> **YOUR INSTRUCTIONS**
Once "Versenyhelyszín" turns up in a line below, reproduce that line and those after it exactly, stopping after the line with "Notizie Più Lette"; leave pictures out.

> **STORED DATA**
++++++++

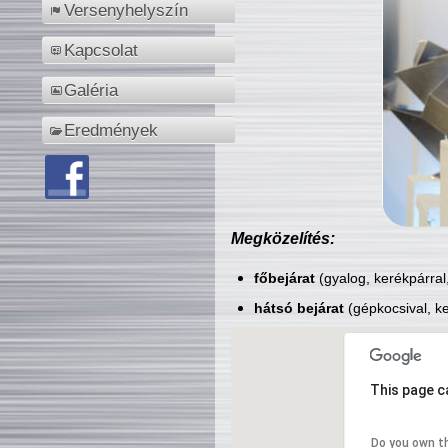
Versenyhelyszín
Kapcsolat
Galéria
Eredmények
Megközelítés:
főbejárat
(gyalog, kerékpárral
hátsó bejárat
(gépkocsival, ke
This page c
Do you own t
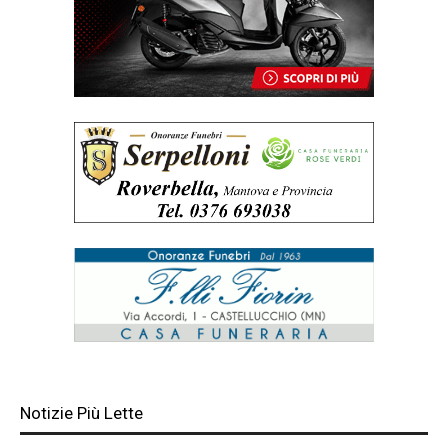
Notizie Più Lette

++++++++

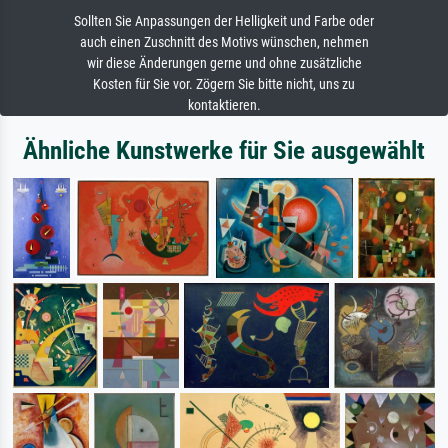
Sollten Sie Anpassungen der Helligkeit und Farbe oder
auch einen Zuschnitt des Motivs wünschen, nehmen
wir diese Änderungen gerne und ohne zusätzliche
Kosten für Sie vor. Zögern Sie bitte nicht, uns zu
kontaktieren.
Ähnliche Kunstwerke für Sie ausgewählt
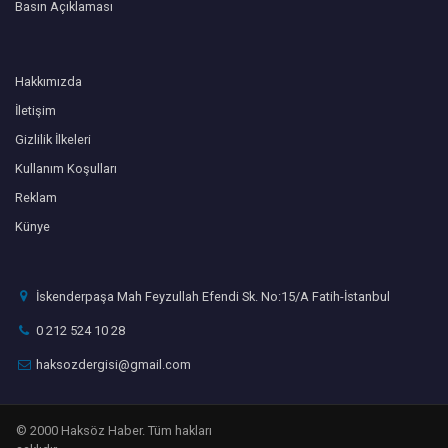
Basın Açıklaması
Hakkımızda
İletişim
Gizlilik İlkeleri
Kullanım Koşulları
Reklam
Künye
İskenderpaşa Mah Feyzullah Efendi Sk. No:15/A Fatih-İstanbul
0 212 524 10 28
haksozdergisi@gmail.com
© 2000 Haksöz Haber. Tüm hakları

++++++++

> **WRITTEN RESPONSE**
Versenyhelyszín
Kapcsolat
Galéria
Eredmények
Megközelítés:
főbejárat
(gyalog, kerékpárral
hátsó bejárat
(gépkocsival, ke
This page c
Do you own t
Notizie Più Lette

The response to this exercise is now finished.